WORK ORDER. From the entries that follow, copy exactly the lines beginning at the line holding "10: (754, 256, 3.11)" and continuing through the line holding "61: (1003, 28, 5.47)".

(Dataset records)
---------------
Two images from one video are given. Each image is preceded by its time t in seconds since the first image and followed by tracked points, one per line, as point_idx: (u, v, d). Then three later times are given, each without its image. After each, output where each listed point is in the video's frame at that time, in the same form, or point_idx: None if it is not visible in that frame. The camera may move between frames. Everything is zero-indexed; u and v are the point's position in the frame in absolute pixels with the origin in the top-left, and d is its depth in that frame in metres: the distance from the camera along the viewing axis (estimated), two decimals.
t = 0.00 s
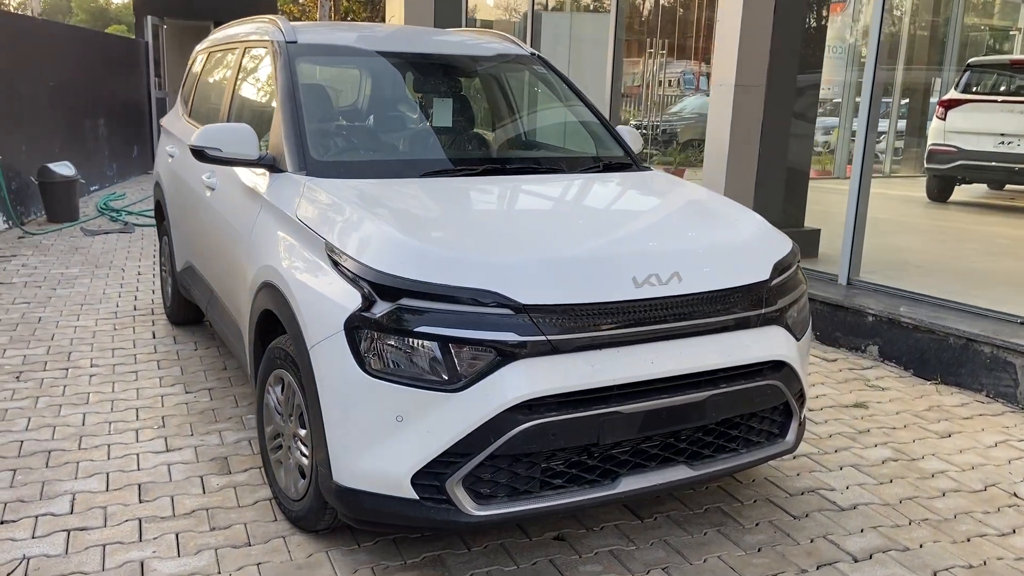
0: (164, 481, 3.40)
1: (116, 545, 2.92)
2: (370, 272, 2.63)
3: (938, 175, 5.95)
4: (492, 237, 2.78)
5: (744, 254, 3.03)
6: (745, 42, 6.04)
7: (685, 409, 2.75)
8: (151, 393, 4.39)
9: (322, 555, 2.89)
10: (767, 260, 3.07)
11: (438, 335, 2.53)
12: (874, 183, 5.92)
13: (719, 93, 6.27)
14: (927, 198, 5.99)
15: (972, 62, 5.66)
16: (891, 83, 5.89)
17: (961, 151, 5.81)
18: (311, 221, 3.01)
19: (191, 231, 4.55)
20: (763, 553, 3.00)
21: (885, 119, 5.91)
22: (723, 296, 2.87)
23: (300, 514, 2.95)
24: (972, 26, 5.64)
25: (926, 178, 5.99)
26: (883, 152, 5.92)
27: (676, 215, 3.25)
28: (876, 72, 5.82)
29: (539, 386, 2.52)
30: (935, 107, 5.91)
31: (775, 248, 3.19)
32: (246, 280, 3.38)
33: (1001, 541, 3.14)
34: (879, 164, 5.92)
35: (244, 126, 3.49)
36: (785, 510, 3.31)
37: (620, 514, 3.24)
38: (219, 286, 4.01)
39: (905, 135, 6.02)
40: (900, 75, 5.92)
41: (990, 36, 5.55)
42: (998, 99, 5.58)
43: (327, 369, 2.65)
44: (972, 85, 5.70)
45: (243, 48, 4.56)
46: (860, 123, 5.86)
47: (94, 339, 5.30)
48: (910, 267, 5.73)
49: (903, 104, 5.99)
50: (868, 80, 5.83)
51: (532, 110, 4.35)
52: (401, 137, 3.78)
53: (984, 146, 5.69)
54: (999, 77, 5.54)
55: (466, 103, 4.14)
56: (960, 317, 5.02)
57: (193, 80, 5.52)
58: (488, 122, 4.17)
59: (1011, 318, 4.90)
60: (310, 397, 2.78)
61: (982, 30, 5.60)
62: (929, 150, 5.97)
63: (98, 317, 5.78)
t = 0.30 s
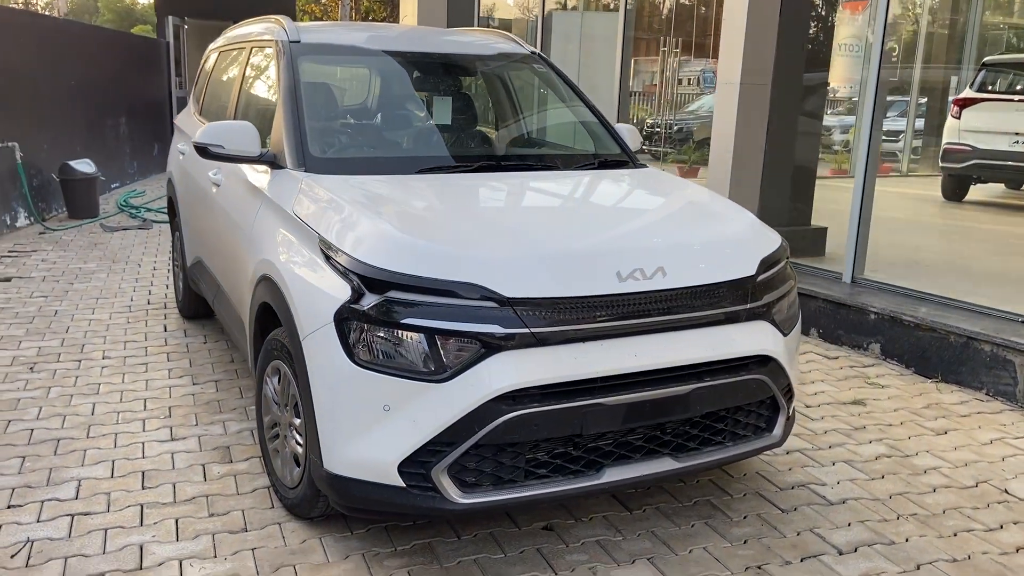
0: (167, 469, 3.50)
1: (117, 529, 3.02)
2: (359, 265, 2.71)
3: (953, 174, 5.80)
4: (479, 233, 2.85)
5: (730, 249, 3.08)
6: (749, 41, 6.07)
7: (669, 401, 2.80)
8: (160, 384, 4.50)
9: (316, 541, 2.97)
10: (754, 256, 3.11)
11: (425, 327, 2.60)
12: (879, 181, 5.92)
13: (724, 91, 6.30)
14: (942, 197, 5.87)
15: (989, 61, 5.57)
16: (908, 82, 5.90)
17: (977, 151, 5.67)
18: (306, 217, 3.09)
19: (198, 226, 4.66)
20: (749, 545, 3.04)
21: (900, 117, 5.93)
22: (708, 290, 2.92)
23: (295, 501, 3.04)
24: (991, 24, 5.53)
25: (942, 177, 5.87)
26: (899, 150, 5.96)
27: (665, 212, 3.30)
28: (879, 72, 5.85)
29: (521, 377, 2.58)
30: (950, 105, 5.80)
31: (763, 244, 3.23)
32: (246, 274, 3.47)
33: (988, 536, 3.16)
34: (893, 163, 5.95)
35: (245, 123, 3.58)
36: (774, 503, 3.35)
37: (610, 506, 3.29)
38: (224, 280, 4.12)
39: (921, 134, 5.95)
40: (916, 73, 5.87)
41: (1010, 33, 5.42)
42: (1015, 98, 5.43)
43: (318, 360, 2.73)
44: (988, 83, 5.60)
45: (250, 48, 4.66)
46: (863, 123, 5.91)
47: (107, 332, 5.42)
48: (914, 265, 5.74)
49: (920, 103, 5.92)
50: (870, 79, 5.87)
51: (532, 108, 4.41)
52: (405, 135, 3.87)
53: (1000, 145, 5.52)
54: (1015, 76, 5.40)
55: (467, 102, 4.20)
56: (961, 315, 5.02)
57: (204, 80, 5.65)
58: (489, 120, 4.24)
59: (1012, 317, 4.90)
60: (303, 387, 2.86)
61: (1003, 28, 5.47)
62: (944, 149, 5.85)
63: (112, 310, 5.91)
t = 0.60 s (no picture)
0: (166, 457, 3.59)
1: (115, 514, 3.12)
2: (346, 259, 2.78)
3: (967, 175, 5.71)
4: (464, 229, 2.92)
5: (712, 246, 3.13)
6: (752, 42, 6.10)
7: (649, 395, 2.85)
8: (165, 376, 4.61)
9: (305, 528, 3.05)
10: (737, 253, 3.16)
11: (408, 319, 2.67)
12: (880, 181, 5.93)
13: (728, 91, 6.33)
14: (957, 198, 5.76)
15: (1002, 62, 5.47)
16: (925, 82, 5.83)
17: (989, 152, 5.59)
18: (299, 213, 3.17)
19: (203, 222, 4.77)
20: (730, 537, 3.09)
21: (918, 117, 5.87)
22: (689, 287, 2.97)
23: (286, 489, 3.12)
24: (1008, 25, 5.42)
25: (956, 178, 5.77)
26: (916, 151, 5.91)
27: (651, 209, 3.35)
28: (884, 72, 5.83)
29: (501, 369, 2.64)
30: (963, 106, 5.71)
31: (747, 242, 3.27)
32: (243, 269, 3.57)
33: (970, 532, 3.19)
34: (910, 164, 5.93)
35: (244, 122, 3.67)
36: (759, 498, 3.40)
37: (595, 499, 3.35)
38: (225, 274, 4.22)
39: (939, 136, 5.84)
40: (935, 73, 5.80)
41: None
42: None
43: (305, 351, 2.81)
44: (1003, 85, 5.49)
45: (254, 48, 4.77)
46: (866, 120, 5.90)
47: (116, 326, 5.54)
48: (916, 265, 5.75)
49: (937, 103, 5.82)
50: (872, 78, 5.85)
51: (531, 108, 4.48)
52: (406, 134, 3.96)
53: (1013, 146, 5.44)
54: None
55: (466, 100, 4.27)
56: (960, 315, 5.03)
57: (212, 80, 5.76)
58: (488, 119, 4.31)
59: (1011, 318, 4.90)
60: (293, 378, 2.94)
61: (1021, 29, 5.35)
62: (958, 151, 5.76)
63: (122, 305, 6.03)
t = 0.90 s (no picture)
0: (168, 448, 3.67)
1: (114, 502, 3.19)
2: (338, 254, 2.84)
3: (982, 178, 5.74)
4: (455, 225, 2.96)
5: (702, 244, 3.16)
6: (758, 42, 6.11)
7: (637, 389, 2.89)
8: (171, 369, 4.69)
9: (300, 518, 3.11)
10: (727, 251, 3.19)
11: (397, 313, 2.72)
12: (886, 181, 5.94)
13: (734, 92, 6.34)
14: (974, 201, 5.78)
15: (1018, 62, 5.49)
16: (944, 84, 5.90)
17: (1002, 153, 5.60)
18: (296, 209, 3.24)
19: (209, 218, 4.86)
20: (719, 532, 3.13)
21: (937, 120, 5.95)
22: (678, 283, 3.00)
23: (282, 480, 3.18)
24: None
25: (971, 181, 5.80)
26: (934, 154, 5.97)
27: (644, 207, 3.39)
28: (891, 73, 5.83)
29: (488, 362, 2.69)
30: (978, 107, 5.75)
31: (738, 240, 3.30)
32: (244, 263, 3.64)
33: (960, 531, 3.20)
34: (928, 166, 5.99)
35: (246, 119, 3.75)
36: (750, 495, 3.43)
37: (587, 493, 3.39)
38: (229, 269, 4.30)
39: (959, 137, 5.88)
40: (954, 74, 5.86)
41: None
42: None
43: (298, 343, 2.87)
44: (1018, 86, 5.51)
45: (260, 48, 4.84)
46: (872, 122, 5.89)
47: (126, 320, 5.64)
48: (922, 267, 5.74)
49: (956, 105, 5.88)
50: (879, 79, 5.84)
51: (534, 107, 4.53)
52: (411, 132, 4.02)
53: None
54: None
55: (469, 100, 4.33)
56: (963, 316, 5.01)
57: (222, 80, 5.86)
58: (492, 120, 4.37)
59: (1015, 319, 4.88)
60: (287, 370, 3.01)
61: None
62: (974, 153, 5.78)
63: (133, 300, 6.14)
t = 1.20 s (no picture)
0: (168, 445, 3.68)
1: (111, 498, 3.21)
2: (332, 252, 2.83)
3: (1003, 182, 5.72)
4: (450, 224, 2.95)
5: (701, 245, 3.12)
6: (771, 44, 6.06)
7: (631, 391, 2.86)
8: (178, 367, 4.72)
9: (294, 516, 3.11)
10: (725, 252, 3.15)
11: (389, 312, 2.71)
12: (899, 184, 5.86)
13: (746, 93, 6.29)
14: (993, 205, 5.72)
15: None
16: (966, 87, 5.83)
17: None
18: (294, 208, 3.24)
19: (216, 218, 4.89)
20: (715, 537, 3.10)
21: (960, 124, 5.89)
22: (675, 284, 2.96)
23: (277, 478, 3.18)
24: None
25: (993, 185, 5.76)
26: (956, 158, 5.91)
27: (644, 208, 3.36)
28: (903, 77, 5.75)
29: (480, 363, 2.67)
30: (1001, 111, 5.72)
31: (738, 241, 3.27)
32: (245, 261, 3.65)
33: (963, 539, 3.14)
34: (950, 171, 5.92)
35: (248, 118, 3.76)
36: (749, 500, 3.39)
37: (584, 496, 3.36)
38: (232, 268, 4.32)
39: (982, 142, 5.83)
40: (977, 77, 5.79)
41: None
42: None
43: (292, 341, 2.87)
44: None
45: (267, 48, 4.87)
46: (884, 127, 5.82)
47: (136, 318, 5.68)
48: (936, 271, 5.65)
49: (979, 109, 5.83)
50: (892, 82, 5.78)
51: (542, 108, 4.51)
52: (418, 132, 4.03)
53: None
54: None
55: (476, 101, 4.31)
56: (976, 321, 4.93)
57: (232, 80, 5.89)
58: (500, 121, 4.36)
59: None
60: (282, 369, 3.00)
61: None
62: (994, 157, 5.77)
63: (144, 299, 6.18)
---------------
SOLUTION.
10: (754, 256, 3.11)
11: (425, 327, 2.60)
12: (879, 181, 5.92)
13: (724, 91, 6.30)
14: (942, 197, 5.87)
15: (989, 61, 5.57)
16: (908, 82, 5.90)
17: (977, 151, 5.67)
18: (306, 217, 3.09)
19: (198, 226, 4.66)
20: (749, 545, 3.04)
21: (900, 117, 5.93)
22: (708, 290, 2.92)
23: (295, 501, 3.04)
24: (991, 24, 5.53)
25: (942, 177, 5.87)
26: (899, 150, 5.96)
27: (665, 212, 3.30)
28: (879, 72, 5.85)
29: (521, 377, 2.58)
30: (950, 105, 5.80)
31: (763, 244, 3.23)
32: (246, 274, 3.47)
33: (988, 536, 3.16)
34: (893, 163, 5.95)
35: (245, 123, 3.58)
36: (774, 503, 3.35)
37: (610, 506, 3.29)
38: (224, 280, 4.12)
39: (921, 134, 5.95)
40: (916, 73, 5.87)
41: (1010, 33, 5.42)
42: (1015, 98, 5.43)
43: (318, 360, 2.73)
44: (988, 83, 5.60)
45: (250, 48, 4.66)
46: (863, 123, 5.91)
47: (107, 332, 5.42)
48: (914, 265, 5.74)
49: (920, 103, 5.92)
50: (870, 79, 5.87)
51: (532, 108, 4.41)
52: (405, 135, 3.87)
53: (1000, 145, 5.52)
54: (1015, 76, 5.40)
55: (467, 102, 4.20)
56: (961, 315, 5.02)
57: (204, 80, 5.65)
58: (489, 120, 4.24)
59: (1012, 317, 4.90)
60: (303, 387, 2.86)
61: (1003, 28, 5.47)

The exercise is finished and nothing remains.